Immagini delle pagine e testo estratto
--*--

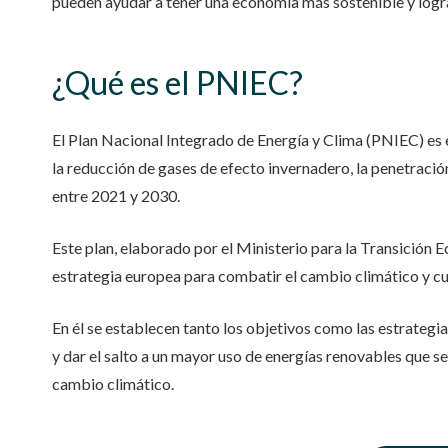
pueden ayudar a tener una economía más sostenible y logr
¿Qué es el PNIEC?
El
Plan Nacional Integrado de Energía y Clima (PNIEC)
es 
la reducción de gases de efecto invernadero
,
la penetració
entre 2021 y 2030.
Este plan,
elaborado por
el Ministerio para la Transición
estrategia europea para combatir el cambio climático y cu
En él se establecen tanto los objetivos como las estrategi
y dar el salto a un mayor uso de energías renovables que 
cambio climático.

--*--

Istruzioni —
Per favore, modifica le righe che vanno dall'inizio dei record fino a quella che contiene "el Ministerio para la Transición", compresa, sostituendo "reducción" con "disminución" e lasciando invariato tutto il resto. Riporta soltanto queste righe, senza le immagini.

Risposta —
pueden ayudar a tener una economía más sostenible y logr
¿Qué es el PNIEC?
El
Plan Nacional Integrado de Energía y Clima (PNIEC)
es 
la disminución de gases de efecto invernadero
,
la penetració
entre 2021 y 2030.
Este plan,
elaborado por
el Ministerio para la Transición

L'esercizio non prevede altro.